Please note that items on sale from Keyfood and C-Town are compared to the same items at the regular price at freshdirect.
It appears that the prices differences between Keyfood or Ctown are 70% of the regular prices at freshdirect and that a basket of 10 identical items at Keyfood and Ctown is similar in terms of price.
However, it was not possible to compare the full prices of the items available in the Keyfood or Ctown as the two brands would not disclose the data. After a few visits at Keyfood and CTown, it also appeared that the average price of the same item on sale and at the full price may be equivalent to the regular price at freshdirect (example: the price observed on the Tropicana Orange Juice (see presentation)). This would need to be confirmed by more observations.

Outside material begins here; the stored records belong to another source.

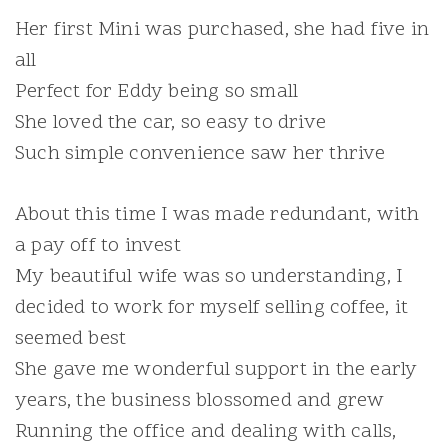
Her first Mini was purchased, she had five in
all
Perfect for Eddy being so small
She loved the car, so easy to drive
Such simple convenience saw her thrive
About this time I was made redundant, with
a pay off to invest
My beautiful wife was so understanding, I
decided to work for myself selling coffee, it
seemed best
She gave me wonderful support in the early
years, the business blossomed and grew
Running the office and dealing with calls,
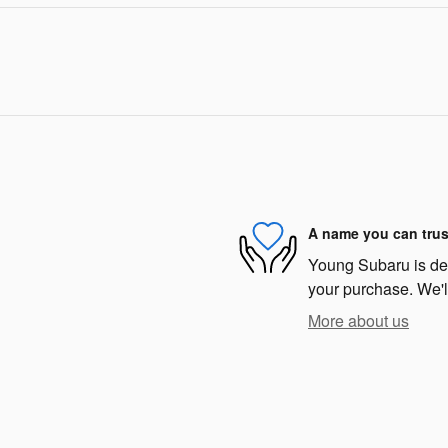
A name you can trus
Young Subaru is dedi
your purchase. We'll
More about us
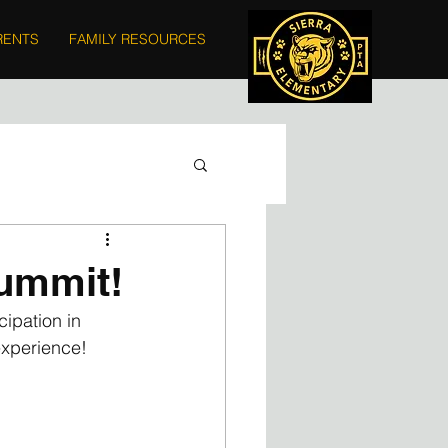
RENTS
FAMILY RESOURCES
Summit!
ipation in 
xperience!  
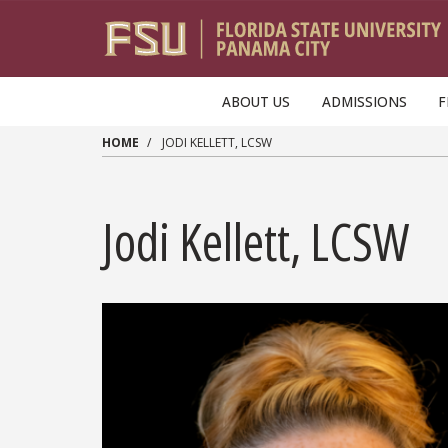
Skip to main content
ABOUT US
ADMISSIONS
F
HOME
JODI KELLETT, LCSW
Jodi Kellett, LCSW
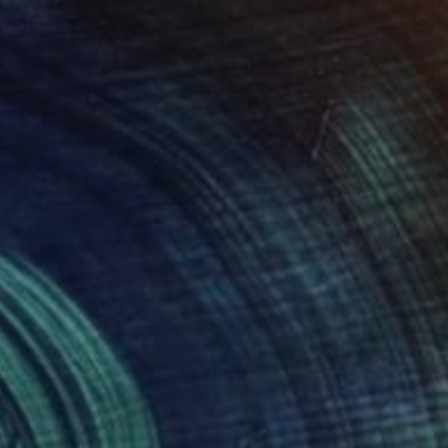
"Before the Evening. Shades of the Desert" Painting
Suren Nersisyan, United States
Oil on Canvas
45.7 x 35.6 cm
Ready to hang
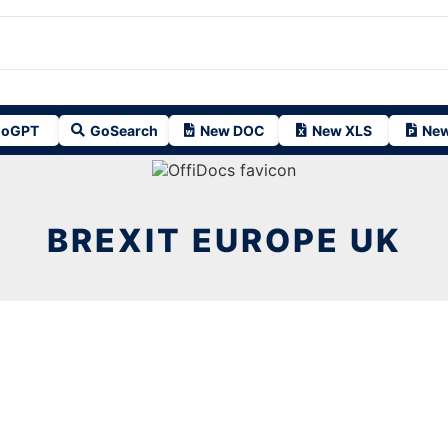
oGPT
GoSearch
New DOC
New XLS
New
BREXIT EUROPE UK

The data are also showing the two coincidences mentioned in the introduction:
1. There is a curious coordination in terms of items on sale between the different supermaket brands and some similarities in term of prices and period of sales: the period of sales are similar and the data are showing similar prices on similar items.
2. Some heavily discounted such as the Tropicana Orange Juice in the standard size (59oz) and all the organic milk brands are never on sale at the same time: it was the case during the week of the web scraping.
Finally, the data raised the question about the margins on the different products by the different brands, their advertisement practices and their inter-dependence in term of prices.
It is disappointing to find only 10 to 20 exact matches between the three brands but a better coding algorithm than the excel vlookup may provide more matching.
It may be interesting to study the prices by zip code for the different brands.
the fresh direct website contains all the information about nutrition, so it would be possible to analyse the grocery item prices versus their nutriments.